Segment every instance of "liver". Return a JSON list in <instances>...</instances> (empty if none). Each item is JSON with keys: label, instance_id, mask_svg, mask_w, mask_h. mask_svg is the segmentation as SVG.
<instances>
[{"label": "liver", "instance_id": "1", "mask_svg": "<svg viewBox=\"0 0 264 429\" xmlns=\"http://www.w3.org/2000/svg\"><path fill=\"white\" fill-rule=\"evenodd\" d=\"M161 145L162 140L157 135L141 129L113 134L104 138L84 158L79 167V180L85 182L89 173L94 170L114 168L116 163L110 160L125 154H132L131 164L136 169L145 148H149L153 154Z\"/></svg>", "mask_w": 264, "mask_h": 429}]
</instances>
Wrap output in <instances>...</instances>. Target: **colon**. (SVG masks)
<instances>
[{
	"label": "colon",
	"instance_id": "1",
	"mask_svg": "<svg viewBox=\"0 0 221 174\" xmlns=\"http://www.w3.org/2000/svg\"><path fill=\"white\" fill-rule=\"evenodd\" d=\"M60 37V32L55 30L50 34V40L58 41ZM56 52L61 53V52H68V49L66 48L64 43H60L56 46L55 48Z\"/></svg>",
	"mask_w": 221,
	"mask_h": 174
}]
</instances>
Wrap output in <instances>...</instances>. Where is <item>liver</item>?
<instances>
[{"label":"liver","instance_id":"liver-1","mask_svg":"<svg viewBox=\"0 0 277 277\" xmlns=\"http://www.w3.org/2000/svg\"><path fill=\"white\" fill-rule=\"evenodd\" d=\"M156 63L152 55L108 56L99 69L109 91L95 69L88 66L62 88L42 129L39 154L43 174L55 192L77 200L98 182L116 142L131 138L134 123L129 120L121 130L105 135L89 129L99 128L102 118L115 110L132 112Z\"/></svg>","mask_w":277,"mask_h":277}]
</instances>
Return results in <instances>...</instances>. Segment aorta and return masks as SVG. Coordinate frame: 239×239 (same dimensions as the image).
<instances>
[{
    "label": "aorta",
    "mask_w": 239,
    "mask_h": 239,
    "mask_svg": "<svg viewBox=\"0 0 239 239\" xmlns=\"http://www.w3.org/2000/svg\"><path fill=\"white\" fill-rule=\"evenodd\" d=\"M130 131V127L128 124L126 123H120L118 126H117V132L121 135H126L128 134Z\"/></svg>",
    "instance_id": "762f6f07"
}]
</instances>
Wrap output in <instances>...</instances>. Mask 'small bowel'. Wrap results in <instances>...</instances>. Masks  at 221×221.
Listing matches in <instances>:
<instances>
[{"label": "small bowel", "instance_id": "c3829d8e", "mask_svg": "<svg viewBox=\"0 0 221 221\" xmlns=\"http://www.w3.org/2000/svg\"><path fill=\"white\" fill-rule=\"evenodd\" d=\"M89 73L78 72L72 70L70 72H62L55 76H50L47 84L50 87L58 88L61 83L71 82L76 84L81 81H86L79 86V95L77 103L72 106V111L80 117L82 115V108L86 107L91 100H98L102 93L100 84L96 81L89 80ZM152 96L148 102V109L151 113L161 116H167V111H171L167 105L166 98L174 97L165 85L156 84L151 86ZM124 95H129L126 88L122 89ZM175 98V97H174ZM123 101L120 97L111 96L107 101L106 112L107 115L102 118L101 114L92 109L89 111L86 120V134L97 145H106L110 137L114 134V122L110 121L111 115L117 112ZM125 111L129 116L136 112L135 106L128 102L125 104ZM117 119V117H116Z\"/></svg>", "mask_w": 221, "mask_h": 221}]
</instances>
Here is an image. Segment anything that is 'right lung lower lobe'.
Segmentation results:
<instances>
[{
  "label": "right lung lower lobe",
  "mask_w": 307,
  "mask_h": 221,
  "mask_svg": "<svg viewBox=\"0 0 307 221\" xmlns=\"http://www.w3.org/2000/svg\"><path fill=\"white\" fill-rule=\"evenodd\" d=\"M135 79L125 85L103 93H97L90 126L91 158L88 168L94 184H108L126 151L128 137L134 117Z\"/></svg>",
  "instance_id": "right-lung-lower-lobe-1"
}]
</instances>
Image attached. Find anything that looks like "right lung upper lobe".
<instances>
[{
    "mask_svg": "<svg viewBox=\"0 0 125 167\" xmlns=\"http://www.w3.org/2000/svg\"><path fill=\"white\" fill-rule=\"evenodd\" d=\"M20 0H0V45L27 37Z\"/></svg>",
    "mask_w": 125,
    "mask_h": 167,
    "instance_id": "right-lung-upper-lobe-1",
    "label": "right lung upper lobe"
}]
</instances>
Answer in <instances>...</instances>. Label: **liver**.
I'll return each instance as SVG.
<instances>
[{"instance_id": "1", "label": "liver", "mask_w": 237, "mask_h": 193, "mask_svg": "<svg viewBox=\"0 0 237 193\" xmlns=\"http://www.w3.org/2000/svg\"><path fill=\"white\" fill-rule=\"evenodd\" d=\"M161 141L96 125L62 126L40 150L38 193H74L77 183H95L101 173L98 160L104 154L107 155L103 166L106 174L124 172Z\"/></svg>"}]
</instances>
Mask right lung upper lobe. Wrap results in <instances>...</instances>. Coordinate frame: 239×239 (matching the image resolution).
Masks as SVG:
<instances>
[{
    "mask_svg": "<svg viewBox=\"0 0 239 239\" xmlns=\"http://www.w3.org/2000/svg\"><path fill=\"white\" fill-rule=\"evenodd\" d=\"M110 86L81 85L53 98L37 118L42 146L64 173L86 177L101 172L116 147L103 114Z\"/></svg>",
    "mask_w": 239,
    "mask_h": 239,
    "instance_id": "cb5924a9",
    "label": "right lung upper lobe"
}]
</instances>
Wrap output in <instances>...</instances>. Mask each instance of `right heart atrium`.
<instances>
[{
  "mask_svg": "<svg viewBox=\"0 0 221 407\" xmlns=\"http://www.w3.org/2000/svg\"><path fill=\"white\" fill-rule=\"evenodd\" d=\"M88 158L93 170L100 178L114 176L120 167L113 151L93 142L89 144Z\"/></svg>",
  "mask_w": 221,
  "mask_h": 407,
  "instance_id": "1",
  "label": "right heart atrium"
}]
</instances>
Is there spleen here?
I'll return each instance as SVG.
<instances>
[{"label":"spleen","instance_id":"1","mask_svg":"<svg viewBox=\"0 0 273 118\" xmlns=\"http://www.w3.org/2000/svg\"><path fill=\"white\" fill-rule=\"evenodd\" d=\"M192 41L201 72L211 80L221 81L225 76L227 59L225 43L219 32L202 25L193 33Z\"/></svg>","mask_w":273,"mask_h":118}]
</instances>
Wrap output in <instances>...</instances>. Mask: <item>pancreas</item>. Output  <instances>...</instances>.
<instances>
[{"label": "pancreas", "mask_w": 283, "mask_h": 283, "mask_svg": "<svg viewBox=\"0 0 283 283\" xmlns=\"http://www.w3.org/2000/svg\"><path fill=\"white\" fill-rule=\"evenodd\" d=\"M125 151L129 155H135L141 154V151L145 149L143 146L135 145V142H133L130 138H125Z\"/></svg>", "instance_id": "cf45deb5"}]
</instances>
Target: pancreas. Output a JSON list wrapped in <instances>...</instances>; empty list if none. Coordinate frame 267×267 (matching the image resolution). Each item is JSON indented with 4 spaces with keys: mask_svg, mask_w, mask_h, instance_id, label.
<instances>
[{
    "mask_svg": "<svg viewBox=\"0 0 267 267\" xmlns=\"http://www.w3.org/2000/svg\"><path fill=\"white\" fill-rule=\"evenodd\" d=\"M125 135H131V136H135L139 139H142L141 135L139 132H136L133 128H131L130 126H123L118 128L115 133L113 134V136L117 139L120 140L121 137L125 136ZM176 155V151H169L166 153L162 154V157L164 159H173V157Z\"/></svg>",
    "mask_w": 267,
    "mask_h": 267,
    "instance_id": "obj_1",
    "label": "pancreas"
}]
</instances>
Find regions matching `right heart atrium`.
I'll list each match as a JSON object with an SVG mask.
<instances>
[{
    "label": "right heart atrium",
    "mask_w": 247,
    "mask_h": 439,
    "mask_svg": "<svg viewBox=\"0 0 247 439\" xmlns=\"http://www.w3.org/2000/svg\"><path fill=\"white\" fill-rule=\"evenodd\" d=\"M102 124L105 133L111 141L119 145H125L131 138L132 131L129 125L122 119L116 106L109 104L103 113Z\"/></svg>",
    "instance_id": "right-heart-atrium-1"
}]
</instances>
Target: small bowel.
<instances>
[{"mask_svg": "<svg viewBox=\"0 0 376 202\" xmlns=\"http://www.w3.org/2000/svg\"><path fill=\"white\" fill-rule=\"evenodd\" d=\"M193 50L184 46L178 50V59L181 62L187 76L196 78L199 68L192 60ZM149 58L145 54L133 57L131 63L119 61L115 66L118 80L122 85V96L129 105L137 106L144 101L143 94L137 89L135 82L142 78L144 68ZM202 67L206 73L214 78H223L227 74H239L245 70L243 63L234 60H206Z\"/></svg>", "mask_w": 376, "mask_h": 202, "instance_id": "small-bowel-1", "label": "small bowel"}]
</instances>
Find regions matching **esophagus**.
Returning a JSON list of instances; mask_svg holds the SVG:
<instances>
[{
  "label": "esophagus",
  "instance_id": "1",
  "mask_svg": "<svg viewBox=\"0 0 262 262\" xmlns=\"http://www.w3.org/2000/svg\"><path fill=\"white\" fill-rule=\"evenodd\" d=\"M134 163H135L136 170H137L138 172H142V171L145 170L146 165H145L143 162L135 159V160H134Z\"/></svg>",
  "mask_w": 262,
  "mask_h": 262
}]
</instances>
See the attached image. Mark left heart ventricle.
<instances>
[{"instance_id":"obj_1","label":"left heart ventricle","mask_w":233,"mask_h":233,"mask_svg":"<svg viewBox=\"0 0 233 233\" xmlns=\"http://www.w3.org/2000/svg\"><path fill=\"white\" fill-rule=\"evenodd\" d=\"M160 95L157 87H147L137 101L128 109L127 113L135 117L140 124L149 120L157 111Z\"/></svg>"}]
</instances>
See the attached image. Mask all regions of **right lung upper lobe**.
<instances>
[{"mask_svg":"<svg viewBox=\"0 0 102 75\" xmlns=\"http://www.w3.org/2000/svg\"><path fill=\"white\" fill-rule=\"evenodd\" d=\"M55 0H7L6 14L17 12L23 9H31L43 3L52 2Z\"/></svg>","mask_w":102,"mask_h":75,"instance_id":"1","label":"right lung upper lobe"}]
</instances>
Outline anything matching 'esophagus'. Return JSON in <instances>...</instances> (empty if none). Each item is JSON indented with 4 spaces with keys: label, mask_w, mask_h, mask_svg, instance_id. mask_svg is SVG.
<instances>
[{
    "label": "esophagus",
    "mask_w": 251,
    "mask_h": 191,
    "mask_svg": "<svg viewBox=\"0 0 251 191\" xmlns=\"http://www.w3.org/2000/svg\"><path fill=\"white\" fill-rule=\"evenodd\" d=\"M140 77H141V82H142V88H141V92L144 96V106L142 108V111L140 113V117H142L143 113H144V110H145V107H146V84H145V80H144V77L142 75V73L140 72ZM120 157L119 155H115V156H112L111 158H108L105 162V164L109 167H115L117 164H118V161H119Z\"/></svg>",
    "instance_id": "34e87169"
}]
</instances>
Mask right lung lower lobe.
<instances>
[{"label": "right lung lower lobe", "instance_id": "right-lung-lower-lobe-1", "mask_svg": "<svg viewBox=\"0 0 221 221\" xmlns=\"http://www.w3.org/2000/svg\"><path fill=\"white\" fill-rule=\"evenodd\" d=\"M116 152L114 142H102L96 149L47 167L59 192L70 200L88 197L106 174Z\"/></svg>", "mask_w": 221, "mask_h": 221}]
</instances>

+++

§ Problem to solve
Pull out every line of the items above that contains the word "ventricle", counting only matches with the same case.

§ Response to this task
See the attached image. Mark left heart ventricle.
[{"instance_id":"obj_1","label":"left heart ventricle","mask_w":233,"mask_h":233,"mask_svg":"<svg viewBox=\"0 0 233 233\" xmlns=\"http://www.w3.org/2000/svg\"><path fill=\"white\" fill-rule=\"evenodd\" d=\"M160 95L157 87H147L137 101L128 109L127 113L135 117L140 124L149 120L157 111Z\"/></svg>"}]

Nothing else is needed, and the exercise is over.